[Dataset items]
——

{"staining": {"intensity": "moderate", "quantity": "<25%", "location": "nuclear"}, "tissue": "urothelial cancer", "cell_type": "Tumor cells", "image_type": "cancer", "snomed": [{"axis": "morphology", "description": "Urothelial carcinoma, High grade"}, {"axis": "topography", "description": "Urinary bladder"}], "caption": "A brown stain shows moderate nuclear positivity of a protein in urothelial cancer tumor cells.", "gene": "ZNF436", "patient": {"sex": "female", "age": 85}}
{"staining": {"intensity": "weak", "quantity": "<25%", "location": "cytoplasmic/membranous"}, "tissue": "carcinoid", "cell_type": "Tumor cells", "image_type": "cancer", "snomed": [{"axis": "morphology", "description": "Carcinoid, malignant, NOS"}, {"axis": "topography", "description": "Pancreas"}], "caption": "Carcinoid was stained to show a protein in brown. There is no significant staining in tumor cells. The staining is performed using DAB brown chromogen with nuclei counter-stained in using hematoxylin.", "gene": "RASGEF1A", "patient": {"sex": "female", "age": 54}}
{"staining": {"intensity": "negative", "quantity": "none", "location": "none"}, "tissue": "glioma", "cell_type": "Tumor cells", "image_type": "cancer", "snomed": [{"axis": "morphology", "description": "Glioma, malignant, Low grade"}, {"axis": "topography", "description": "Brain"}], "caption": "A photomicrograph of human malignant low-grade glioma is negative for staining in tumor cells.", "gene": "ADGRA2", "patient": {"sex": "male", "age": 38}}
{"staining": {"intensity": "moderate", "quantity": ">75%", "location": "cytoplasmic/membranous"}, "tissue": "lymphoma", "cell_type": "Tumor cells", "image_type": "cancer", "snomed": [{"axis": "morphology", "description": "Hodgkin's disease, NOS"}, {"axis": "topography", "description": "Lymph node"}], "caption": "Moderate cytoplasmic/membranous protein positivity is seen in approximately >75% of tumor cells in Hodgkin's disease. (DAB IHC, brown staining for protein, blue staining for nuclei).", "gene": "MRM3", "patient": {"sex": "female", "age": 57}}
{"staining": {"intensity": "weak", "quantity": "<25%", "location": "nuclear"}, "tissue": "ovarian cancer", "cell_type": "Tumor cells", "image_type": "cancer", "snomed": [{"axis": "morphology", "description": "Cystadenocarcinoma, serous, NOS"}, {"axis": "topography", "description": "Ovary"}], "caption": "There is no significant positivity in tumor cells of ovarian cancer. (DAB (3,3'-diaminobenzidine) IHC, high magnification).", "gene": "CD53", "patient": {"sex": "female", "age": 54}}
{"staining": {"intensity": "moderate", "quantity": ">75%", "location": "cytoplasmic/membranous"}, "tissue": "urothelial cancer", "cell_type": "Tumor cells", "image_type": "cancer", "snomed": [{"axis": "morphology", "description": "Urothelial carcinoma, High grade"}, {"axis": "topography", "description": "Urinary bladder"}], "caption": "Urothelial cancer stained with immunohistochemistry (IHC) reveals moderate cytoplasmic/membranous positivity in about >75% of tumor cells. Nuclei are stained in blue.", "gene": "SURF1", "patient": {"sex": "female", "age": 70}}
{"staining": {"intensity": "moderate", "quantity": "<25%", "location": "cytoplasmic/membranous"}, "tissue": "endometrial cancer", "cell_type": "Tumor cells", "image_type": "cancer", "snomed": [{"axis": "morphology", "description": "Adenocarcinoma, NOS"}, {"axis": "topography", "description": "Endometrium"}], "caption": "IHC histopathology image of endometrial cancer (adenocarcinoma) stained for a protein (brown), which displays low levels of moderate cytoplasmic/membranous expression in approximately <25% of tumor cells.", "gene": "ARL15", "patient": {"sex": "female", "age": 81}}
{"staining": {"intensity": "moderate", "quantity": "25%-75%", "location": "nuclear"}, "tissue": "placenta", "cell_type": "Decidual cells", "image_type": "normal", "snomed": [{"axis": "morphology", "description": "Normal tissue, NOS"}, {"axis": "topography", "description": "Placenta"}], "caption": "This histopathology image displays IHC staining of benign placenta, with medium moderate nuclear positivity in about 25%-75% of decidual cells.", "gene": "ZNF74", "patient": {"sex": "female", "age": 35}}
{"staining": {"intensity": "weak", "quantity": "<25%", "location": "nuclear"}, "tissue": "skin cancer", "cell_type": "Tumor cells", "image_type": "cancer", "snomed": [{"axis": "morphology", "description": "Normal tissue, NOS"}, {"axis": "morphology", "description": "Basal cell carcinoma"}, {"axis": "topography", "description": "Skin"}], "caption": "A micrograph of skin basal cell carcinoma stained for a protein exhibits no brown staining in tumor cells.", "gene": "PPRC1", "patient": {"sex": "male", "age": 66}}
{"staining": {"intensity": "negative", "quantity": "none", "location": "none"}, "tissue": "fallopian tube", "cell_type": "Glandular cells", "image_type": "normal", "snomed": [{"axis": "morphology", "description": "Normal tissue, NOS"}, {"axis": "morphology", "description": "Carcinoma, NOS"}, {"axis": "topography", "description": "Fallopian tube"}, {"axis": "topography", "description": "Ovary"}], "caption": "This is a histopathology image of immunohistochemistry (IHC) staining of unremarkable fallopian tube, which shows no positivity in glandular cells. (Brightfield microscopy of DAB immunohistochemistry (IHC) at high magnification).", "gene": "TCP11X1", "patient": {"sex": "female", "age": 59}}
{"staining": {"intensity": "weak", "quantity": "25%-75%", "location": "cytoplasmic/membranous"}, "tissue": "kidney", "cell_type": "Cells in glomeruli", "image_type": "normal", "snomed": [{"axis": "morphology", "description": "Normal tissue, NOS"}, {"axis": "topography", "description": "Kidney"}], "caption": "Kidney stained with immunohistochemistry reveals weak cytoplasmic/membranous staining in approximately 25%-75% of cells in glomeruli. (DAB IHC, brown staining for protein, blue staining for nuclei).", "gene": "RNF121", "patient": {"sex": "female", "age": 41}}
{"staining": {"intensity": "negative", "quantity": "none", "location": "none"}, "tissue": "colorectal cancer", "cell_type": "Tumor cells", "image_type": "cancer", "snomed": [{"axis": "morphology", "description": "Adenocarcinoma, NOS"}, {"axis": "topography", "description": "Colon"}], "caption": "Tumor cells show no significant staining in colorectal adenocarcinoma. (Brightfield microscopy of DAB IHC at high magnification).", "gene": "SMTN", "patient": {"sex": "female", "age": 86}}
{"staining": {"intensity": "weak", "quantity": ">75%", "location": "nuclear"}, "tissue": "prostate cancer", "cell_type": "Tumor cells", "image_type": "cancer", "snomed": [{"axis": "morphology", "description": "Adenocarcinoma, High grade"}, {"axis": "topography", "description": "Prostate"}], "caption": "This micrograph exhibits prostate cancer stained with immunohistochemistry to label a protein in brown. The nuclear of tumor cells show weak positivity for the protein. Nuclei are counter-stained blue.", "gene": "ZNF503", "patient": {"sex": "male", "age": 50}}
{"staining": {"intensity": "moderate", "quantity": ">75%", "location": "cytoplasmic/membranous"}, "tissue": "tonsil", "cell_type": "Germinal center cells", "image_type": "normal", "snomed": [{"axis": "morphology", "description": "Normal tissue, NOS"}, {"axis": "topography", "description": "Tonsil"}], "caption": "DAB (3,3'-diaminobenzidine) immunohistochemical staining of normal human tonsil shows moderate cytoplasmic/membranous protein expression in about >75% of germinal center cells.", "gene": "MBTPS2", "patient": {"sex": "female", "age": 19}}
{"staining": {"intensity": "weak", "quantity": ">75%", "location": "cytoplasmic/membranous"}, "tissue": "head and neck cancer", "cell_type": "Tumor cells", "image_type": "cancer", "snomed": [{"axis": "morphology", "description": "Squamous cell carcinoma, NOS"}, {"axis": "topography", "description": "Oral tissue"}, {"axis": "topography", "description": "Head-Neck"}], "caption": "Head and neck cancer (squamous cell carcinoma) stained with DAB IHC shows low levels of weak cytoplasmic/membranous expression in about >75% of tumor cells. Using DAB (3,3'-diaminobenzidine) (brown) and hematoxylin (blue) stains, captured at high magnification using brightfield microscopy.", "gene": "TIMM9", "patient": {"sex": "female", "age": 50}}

——

- PROBLEM TO WORK ON:
From the data above, show each line that contains "human".

- EXERCISE SOLUTION:
{"staining": {"intensity": "negative", "quantity": "none", "location": "none"}, "tissue": "glioma", "cell_type": "Tumor cells", "image_type": "cancer", "snomed": [{"axis": "morphology", "description": "Glioma, malignant, Low grade"}, {"axis": "topography", "description": "Brain"}], "caption": "A photomicrograph of human malignant low-grade glioma is negative for staining in tumor cells.", "gene": "ADGRA2", "patient": {"sex": "male", "age": 38}}
{"staining": {"intensity": "moderate", "quantity": ">75%", "location": "cytoplasmic/membranous"}, "tissue": "tonsil", "cell_type": "Germinal center cells", "image_type": "normal", "snomed": [{"axis": "morphology", "description": "Normal tissue, NOS"}, {"axis": "topography", "description": "Tonsil"}], "caption": "DAB (3,3'-diaminobenzidine) immunohistochemical staining of normal human tonsil shows moderate cytoplasmic/membranous protein expression in about >75% of germinal center cells.", "gene": "MBTPS2", "patient": {"sex": "female", "age": 19}}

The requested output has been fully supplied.